Many hundred years later, this was confirmed to be an eye-witness report of the supernova explosion at the Crab nebulae. Similarly, an American graduate student, on a cold night, peering at heaven on top of the Andean mountain in 1987, was also lucky enough to perceive this rarest of the rare cosmic phenomenon, except that astrophysicists now want to know more than the light that reached us. 

Theory predicted that in a supernova explosion, when a massive star collapsed into its core, and then blew off the entire shell, an elusive particle, called "neutrino" would emerge before photons, the quanta of light. To study this mysterious particle, particle physicists have constructed huge water tanks buried deep underneath the earth, in an attempt to catch the almost totally non-interactive particle which can pass through practically everything we know. 

When the American scientists checked at their 10 story by 10 story pure water tank, alas, they found to their utter horror that it was not turned on, a result due to previous budget cuts approved by the Congress. Indeed, the only laboratory in the world that made an accurate record of the supernova neutrinos, showing the birth of the resultant neutron stars, was found in Kamiokande, Japan. 

Two supernovas. Twice observed by Asians.

"When you look at such cosmic phenomena, you wonder at God's creation," Prof. Ngee Pong Chang asked rhetorically, "does it matter whether it was Asians who observed it?" 

He emphasized that he merely wanted to point out the historical trend of scientific endeavors, when Asians were at the apex of scientific discovery, then fell into decline, and subsequently made a strong comeback. "The rise and fall of scientific progress," Prof. Chang remarked, "is closely related to the resources allocated to basic research." Americans have seized the lead in physics from the Europeans since the Second Word War, but due to recent budget crisis, have slowly allowed the Europeans and Asians to regain their prominence in fundamental physics research. 

Prof.

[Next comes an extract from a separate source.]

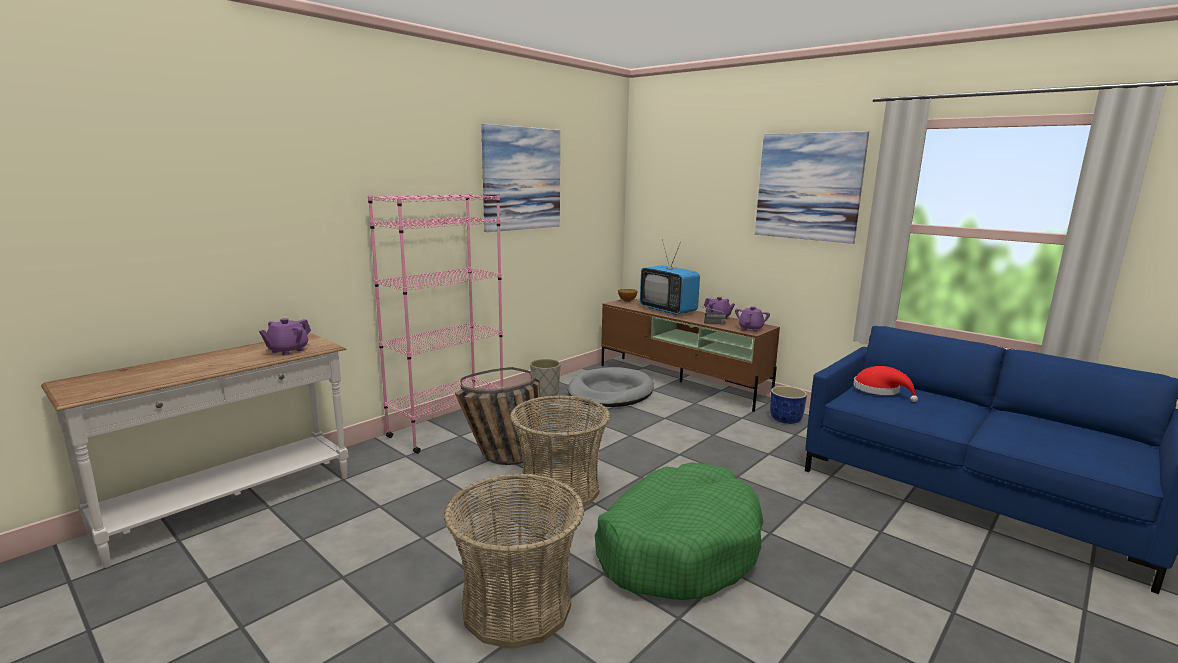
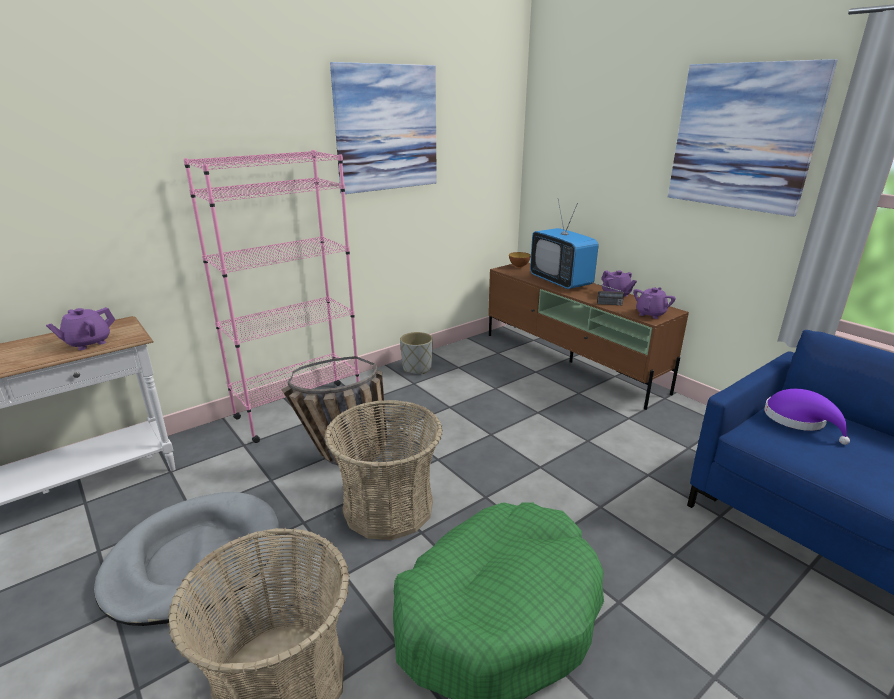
camera: 10 degrees right, 10 degrees up
grey dog bed [568,367,654,407] -> grey dog bed moved to [94,492,279,626]
blue planter [770,386,807,424] -> none
red hat [853,366,918,402] -> purple hat [764,389,850,445]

Chang cited statistics that showed the difficulty for Asian physics Ph.D.s to teach in the university. Whereas Asians constitute over 30% of the entering Ph.D. in physics, statistics show that Asians only hold 10% of the academic positions in universities. Many more Asian physics Ph.Ds enter into industry and business than other ethnicities. This is manifested in industrial labs all across the United States. "In Silicon Valley," Prof. Chang smiled wryly, "the running joke is that IC doesn't mean Integrated Circuit but refers to Indians and Chinese." "But what positions do they hold there?" he sighed, "For those who find jobs in industry, many are prevented from rising to managerial positions because of the glass ceiling, themselves being relegated to high tech work horse status." 

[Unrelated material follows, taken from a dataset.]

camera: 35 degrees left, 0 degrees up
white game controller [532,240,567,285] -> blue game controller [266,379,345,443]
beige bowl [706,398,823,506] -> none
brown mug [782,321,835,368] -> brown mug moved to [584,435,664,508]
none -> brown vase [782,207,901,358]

Despite a long list of Asian high achievers in physics, beginning with Bose, Raman, Yukawa, to Lee and Yang, and the many Nobel physicists that followed, Prof Chang believed that Asians have a long way to go to assert themselves in the scientific world. He expressed the wish that more resources and attention be showered towards Asian American physicists to further the scientific and economic progress in the American society. "Brilliant minds are terrible things to waste," Prof. Chang said solemnly. 

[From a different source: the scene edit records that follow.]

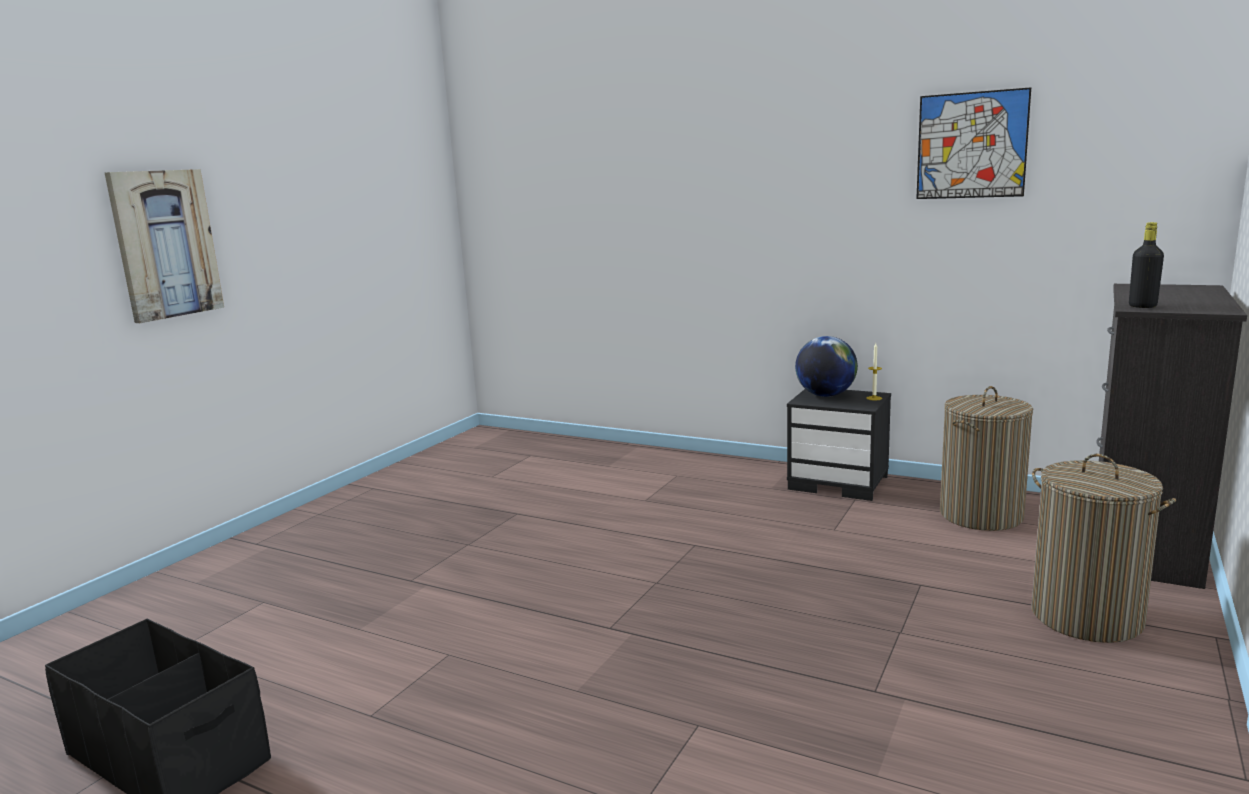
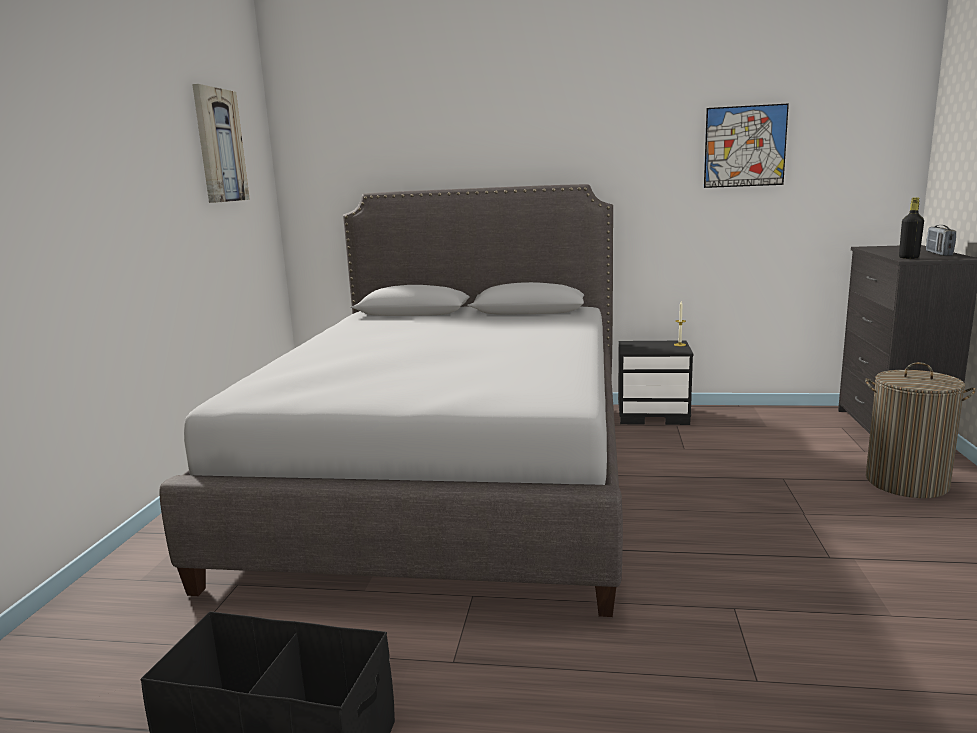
camera: 20 degrees left, 0 degrees up
picture [105,169,224,323] -> picture moved to [192,84,250,203]
globe [795,336,858,397] -> none
laundry basket [940,386,1033,531] -> none
none -> grey bed [159,184,623,617]
none -> radio [926,225,956,256]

In his presentation, Prof. Chang regaled the audience with wonderful anecdotes about how S. Chandrasekhar, used to drive two hundred miles round trip each week to teach a graduate course at University of Chicago signed up by only two young graduate students: T.D. Lee and C.N. Yang, who later entered the Nobel pantheon. Chandrasekhar himself was awarded the Nobel Prize some years later for his work on stellar dynamics. And he expressed deep disappointment about how Madame C. S. Wu, a great physicist who confirmed the breakdown of mirror symmetry, was chivalrously excluded from the Nobelist circle.